Tuesday, 29 April 2014

Languages

The word "language" can be used either literally or metaphorically. Thus, "body language" and animal signals are not literally "languages." Metaphor becomes problematic if misunderstood literally.

These observations are occasioned by reading Poul Anderson's The Night Face. Elfavy of the planet Gwydion lists "languages," which, she says, each describe a single facet of reality:

speech;
mathematics;
music;
painting;
choreography;
Gwydiona myth;
poetry.

I suggest that a language can not only express feelings but also convey information. Thus, music and choreography are media but not languages. Poetry, prose and drama are different media which can use a common language. Mathematics is closer to being a "language." The Admissions Tutor at the University of Manchester Institute of Science and Technology said that he wanted to know, of any prospective student, "Does he obey the laws that we obey? The laws of physics. Does he speak the language that we speak? The language of mathematics." (Here again, a word is used in an extended sense.
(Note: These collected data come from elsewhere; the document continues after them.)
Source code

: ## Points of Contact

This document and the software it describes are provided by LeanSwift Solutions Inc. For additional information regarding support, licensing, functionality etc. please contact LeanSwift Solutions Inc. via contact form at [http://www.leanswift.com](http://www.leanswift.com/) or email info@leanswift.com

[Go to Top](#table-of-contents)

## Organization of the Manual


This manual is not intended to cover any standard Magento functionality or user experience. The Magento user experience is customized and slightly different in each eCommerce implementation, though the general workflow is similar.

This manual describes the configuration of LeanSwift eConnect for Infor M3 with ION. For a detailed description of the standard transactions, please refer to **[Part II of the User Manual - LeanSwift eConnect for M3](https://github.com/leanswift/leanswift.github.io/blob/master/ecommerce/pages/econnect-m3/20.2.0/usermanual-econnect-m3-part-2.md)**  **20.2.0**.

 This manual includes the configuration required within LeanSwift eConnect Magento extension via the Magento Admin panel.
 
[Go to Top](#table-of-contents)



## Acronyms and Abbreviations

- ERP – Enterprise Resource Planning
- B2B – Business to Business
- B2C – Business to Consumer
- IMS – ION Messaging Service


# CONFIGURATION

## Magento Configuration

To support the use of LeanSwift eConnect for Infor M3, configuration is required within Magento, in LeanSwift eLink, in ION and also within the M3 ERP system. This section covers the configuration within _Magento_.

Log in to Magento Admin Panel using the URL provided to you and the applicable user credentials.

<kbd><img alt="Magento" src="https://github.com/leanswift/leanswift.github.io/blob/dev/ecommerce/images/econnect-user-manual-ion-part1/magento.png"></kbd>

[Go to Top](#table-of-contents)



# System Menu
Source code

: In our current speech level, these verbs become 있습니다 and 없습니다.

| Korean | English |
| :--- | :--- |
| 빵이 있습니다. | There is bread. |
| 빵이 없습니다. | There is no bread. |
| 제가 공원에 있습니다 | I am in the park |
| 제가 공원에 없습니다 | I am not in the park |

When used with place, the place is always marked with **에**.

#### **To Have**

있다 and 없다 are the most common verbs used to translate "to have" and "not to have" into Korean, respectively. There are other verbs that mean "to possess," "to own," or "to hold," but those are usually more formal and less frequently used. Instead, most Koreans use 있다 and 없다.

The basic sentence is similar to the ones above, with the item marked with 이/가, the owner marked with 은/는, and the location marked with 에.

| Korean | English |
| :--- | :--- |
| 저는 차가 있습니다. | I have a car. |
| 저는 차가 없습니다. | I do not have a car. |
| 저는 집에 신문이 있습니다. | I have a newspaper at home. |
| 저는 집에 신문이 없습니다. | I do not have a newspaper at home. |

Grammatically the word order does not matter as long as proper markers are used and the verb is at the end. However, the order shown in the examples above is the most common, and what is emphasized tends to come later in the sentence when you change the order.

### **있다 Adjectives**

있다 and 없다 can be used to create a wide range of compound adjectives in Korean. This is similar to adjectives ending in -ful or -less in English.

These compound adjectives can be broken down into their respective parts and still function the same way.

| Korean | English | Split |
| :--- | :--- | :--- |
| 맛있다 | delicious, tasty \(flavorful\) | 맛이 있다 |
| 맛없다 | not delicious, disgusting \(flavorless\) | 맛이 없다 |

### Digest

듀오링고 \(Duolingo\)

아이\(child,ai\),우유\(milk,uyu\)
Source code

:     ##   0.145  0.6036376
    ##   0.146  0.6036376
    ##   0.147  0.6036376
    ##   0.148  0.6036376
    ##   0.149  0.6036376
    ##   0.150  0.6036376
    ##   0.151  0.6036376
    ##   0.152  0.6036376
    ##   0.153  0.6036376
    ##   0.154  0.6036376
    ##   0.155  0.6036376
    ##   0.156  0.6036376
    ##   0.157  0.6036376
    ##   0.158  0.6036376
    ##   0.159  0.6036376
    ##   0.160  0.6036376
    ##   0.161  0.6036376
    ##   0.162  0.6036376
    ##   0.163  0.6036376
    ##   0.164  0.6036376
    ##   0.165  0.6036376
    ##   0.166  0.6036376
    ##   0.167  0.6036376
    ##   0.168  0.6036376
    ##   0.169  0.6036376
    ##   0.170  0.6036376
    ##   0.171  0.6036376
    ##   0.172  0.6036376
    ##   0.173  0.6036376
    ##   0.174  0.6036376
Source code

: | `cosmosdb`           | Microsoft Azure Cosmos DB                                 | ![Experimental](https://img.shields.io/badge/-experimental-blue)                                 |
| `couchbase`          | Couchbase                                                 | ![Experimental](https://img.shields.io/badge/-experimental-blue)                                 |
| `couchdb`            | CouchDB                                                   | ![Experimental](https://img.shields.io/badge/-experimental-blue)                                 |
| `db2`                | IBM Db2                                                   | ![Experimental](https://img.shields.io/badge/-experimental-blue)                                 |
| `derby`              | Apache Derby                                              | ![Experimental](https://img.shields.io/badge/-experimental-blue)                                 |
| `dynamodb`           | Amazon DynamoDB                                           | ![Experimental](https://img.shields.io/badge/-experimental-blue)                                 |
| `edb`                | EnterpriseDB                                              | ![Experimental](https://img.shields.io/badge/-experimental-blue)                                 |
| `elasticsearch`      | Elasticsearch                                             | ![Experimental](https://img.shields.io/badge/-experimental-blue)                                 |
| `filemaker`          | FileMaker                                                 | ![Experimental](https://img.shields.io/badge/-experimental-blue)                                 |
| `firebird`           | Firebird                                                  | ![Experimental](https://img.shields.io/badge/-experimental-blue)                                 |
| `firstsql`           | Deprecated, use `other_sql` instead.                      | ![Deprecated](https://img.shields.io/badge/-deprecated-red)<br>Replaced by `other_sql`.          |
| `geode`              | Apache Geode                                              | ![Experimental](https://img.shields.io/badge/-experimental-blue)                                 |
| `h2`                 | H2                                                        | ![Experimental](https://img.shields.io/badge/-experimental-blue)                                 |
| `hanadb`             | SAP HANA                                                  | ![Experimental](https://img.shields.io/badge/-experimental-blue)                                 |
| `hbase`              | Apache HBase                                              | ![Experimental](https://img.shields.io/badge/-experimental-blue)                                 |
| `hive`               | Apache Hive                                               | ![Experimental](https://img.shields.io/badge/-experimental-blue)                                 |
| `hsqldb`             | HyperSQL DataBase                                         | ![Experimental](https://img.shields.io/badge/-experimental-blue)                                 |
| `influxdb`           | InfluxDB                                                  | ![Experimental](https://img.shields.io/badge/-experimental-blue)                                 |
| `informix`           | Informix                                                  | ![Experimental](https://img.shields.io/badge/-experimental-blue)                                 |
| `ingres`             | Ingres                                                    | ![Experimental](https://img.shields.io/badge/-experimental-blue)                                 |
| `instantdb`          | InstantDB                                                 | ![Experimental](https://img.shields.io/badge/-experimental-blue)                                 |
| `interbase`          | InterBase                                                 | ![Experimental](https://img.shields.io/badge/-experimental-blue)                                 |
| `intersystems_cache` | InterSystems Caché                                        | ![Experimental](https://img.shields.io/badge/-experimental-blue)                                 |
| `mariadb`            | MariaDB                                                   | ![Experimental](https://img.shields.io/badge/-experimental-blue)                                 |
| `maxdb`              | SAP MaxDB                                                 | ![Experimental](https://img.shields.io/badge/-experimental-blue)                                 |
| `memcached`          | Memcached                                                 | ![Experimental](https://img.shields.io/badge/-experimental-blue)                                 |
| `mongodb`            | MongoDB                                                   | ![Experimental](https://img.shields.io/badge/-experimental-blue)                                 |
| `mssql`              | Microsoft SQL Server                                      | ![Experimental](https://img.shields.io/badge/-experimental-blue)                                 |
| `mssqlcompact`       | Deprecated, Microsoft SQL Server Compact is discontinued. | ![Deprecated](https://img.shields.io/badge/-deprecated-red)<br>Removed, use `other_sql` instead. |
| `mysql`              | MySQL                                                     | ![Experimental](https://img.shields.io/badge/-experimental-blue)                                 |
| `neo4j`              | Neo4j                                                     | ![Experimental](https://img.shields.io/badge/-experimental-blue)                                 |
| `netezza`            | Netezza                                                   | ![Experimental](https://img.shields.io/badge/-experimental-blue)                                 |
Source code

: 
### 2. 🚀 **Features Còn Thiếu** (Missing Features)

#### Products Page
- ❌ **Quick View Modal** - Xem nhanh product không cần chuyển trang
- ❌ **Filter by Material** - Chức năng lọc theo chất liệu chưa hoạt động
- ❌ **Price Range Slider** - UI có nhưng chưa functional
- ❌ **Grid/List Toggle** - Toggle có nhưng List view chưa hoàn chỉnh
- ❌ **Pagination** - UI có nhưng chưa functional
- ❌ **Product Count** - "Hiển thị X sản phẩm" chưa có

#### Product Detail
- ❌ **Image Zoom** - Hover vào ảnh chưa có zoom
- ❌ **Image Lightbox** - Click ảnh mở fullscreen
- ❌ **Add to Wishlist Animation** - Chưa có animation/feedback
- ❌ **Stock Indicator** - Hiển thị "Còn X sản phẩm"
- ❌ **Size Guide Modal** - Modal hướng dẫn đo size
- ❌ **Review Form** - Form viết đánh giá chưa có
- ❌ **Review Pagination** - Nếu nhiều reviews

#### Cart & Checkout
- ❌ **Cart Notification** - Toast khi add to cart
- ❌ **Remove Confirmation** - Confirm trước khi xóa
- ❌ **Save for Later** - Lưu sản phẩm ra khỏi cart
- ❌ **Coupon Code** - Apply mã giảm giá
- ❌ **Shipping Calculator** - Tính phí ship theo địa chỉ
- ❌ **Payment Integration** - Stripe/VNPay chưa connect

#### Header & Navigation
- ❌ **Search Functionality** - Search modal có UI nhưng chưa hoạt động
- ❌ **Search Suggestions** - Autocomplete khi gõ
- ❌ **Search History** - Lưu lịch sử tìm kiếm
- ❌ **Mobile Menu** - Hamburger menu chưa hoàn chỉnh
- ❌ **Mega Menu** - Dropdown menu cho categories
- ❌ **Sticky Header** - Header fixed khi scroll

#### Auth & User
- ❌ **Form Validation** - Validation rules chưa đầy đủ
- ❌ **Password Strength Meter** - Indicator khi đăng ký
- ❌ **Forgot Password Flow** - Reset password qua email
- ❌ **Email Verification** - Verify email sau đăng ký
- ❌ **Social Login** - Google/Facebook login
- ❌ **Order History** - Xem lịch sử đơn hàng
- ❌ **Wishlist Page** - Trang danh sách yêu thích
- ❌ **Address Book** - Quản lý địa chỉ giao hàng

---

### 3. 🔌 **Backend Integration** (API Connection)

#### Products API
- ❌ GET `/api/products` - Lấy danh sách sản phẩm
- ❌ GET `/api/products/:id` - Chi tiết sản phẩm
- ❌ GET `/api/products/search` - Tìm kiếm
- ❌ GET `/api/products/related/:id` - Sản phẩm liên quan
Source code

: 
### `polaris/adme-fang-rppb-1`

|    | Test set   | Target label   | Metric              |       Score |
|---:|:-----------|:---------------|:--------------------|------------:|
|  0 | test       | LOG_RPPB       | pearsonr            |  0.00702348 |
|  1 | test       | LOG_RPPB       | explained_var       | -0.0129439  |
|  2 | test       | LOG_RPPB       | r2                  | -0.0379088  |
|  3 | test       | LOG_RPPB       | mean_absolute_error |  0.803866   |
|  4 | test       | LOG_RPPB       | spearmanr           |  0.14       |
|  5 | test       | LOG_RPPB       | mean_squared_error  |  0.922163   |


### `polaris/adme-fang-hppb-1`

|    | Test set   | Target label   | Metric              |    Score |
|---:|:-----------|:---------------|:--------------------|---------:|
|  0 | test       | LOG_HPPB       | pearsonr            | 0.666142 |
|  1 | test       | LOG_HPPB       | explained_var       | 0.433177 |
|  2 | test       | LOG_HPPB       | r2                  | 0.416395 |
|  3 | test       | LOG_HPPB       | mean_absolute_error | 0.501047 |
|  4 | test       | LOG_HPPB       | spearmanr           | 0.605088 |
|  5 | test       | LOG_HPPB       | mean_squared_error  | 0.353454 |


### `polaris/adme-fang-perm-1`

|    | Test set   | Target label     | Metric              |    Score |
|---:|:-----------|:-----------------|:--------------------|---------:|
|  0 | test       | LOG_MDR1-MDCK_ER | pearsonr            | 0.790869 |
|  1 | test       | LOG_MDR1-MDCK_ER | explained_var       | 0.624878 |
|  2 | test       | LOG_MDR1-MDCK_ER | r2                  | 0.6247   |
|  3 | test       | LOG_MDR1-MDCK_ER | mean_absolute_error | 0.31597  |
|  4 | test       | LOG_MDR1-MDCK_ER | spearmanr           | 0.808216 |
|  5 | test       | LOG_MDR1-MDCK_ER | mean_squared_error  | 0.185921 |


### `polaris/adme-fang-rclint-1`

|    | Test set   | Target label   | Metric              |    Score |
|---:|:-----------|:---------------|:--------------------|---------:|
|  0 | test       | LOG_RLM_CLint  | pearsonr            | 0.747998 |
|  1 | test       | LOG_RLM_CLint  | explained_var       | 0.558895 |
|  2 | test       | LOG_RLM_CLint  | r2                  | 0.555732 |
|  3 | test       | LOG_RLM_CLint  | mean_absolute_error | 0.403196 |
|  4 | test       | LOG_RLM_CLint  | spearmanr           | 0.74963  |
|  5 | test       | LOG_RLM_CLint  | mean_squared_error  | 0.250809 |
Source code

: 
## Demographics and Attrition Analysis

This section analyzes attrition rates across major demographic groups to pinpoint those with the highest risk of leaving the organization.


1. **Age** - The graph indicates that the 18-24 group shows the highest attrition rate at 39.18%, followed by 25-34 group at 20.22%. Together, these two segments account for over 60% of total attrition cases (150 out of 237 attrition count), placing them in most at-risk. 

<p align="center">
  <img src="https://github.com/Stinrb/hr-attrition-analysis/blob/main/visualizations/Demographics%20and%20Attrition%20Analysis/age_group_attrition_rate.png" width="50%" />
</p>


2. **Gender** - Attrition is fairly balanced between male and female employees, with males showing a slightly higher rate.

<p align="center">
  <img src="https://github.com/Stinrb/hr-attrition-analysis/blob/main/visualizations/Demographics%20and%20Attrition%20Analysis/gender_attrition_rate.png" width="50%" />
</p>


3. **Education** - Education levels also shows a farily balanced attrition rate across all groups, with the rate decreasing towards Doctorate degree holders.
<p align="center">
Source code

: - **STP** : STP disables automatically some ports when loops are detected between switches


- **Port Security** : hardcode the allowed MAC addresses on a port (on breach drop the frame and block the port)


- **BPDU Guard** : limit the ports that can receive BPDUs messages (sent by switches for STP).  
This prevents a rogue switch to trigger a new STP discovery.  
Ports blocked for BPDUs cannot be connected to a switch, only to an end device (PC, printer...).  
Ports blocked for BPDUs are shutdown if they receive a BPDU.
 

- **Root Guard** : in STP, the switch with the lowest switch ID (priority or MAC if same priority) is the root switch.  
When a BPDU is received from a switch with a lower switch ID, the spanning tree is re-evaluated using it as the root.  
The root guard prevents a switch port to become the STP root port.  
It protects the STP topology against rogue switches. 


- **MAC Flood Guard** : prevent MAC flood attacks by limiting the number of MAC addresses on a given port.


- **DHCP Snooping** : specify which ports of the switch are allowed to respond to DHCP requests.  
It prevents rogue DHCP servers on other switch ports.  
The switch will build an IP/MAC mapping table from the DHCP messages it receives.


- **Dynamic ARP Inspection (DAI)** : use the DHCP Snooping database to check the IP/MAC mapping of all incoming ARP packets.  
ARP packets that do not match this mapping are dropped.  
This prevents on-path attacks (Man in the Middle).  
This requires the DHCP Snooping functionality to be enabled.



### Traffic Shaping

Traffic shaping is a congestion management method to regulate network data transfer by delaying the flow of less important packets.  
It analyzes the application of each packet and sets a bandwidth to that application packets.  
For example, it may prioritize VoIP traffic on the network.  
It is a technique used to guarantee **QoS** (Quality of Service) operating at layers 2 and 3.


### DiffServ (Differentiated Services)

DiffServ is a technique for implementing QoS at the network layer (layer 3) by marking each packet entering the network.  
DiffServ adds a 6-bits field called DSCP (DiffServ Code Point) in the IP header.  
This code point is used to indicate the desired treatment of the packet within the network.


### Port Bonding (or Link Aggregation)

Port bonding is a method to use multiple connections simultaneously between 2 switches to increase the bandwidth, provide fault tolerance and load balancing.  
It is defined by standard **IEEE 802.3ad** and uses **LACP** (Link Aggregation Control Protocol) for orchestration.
We can break the laws of England but not the laws of physics.)

Elfavy mentions not myth in general but specifically Gwydiona myth as a "language." The latter was developed not by primitives confusing it with science but deliberately and systematically by trained semanticians to describe a facet of reality for which all the other "languages" were inadequate.

I buy myths like death and resurrection as describing reality but do not call them a language.